7. Using the IDDSI framework, a patient recovering from a stroke has moderate dysphagia and can manage small, moist lumps of food ≤4 mm. Which IDDSI level should be prescribed?

A. IDDSI Level 4 — Puréed
B. IDDSI Level 6 — Soft & Bite-Sized
C. IDDSI Level 5 — Minced & Moist
D. IDDSI Level 3 — Liquidised

8. A patient scores 18 seconds on the Timed Up and Go (TUG) test. Which interpretation is correct?

A. Normal — no intervention needed
B. Moderate falls risk — further assessment and falls prevention intervention indicated
C. High falls risk — requires immediate institutionalisation
D. TUG result is only valid if performed twice — single result is unreliable

9. Which feature BEST distinguishes delirium from dementia?

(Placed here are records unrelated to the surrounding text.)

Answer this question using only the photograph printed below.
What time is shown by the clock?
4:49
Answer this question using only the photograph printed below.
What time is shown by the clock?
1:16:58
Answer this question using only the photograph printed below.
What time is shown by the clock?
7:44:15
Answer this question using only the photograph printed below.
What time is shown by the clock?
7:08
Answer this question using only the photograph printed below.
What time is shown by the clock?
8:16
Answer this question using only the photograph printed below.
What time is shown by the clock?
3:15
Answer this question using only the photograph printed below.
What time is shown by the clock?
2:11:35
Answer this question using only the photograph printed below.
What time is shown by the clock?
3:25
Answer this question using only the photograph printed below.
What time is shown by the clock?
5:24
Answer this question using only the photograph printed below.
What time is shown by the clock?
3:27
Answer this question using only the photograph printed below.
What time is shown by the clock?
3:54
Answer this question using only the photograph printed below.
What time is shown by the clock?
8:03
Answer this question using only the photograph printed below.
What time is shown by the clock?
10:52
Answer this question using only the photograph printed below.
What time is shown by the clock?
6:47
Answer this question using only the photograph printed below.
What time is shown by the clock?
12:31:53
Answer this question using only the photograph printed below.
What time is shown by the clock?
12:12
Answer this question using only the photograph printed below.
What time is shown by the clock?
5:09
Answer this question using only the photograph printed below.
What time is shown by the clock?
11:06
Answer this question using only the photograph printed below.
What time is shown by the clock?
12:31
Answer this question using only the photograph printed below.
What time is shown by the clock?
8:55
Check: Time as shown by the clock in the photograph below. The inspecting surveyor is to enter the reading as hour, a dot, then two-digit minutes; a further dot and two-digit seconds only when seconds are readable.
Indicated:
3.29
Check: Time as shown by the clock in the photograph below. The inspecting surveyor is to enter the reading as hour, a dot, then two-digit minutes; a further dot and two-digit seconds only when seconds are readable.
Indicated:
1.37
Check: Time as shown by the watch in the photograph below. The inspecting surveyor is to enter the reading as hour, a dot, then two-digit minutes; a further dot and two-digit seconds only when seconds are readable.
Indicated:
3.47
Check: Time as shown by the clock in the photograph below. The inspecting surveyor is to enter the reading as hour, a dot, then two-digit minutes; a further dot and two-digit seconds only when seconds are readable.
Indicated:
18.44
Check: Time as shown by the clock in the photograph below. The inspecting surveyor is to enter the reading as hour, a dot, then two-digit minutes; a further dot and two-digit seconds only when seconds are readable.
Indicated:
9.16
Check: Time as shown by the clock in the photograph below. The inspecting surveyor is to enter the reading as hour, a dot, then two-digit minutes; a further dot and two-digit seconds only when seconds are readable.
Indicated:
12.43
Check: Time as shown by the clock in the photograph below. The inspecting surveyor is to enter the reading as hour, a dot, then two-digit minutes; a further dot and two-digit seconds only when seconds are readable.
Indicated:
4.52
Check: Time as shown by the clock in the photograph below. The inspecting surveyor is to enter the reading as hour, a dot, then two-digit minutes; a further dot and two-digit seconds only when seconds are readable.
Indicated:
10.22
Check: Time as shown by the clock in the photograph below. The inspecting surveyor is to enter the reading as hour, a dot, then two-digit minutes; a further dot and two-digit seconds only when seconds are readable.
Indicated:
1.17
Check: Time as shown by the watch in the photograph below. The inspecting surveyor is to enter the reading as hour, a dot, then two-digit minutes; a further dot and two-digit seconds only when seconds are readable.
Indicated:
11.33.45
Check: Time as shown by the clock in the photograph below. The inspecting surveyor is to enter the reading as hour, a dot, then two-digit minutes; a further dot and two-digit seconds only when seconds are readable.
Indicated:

A. Acute onset with fluctuating course and impaired attention
B. Presence of visual hallucinations
C. Memory impairment
D. Disorientation to time and place

10. In the GCC context, which statement BEST reflects the predominant model of elderly care?

A. Nursing home care is widely available and culturally accepted across all GCC states
B. Government policy mandates all frail elderly be admitted to long-term care facilities
C. The majority of elderly care is family-based and home-centred; nursing home placement carries cultural stigma and institutionalisation rates are very low
D. Expat elderly patients have equivalent access to home care services as local nationals

GCC Gerontology Nursing Guide — For educational use. Always refer to local institutional protocols and specialist guidance for clinical decisions.